[Dataset records]
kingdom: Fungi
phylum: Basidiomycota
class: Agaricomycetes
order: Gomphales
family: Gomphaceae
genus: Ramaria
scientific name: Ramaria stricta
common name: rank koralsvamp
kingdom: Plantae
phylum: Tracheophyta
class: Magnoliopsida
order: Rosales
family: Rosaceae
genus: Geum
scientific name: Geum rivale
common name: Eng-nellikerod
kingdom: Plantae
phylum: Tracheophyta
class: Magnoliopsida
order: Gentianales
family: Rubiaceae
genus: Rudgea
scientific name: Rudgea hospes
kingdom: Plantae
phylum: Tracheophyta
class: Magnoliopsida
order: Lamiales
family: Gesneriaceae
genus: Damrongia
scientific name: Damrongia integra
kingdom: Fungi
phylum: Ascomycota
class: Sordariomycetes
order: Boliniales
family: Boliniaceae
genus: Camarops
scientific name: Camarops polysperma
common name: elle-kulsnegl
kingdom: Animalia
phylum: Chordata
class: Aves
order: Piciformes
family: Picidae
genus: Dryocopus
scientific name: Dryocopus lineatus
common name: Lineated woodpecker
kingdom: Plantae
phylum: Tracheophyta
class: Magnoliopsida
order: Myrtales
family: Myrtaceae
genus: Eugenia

What to produce: Please update the part of the records that opens with the line containing "order: Lamiales" and closes with the end of the records, replacing "common name" with "vernacular name" and leaving everything else unchanged. Return only that part.

Result of this exercise:
order: Lamiales
family: Gesneriaceae
genus: Damrongia
scientific name: Damrongia integra
kingdom: Fungi
phylum: Ascomycota
class: Sordariomycetes
order: Boliniales
family: Boliniaceae
genus: Camarops
scientific name: Camarops polysperma
vernacular name: elle-kulsnegl
kingdom: Animalia
phylum: Chordata
class: Aves
order: Piciformes
family: Picidae
genus: Dryocopus
scientific name: Dryocopus lineatus
vernacular name: Lineated woodpecker
kingdom: Plantae
phylum: Tracheophyta
class: Magnoliopsida
order: Myrtales
family: Myrtaceae
genus: Eugenia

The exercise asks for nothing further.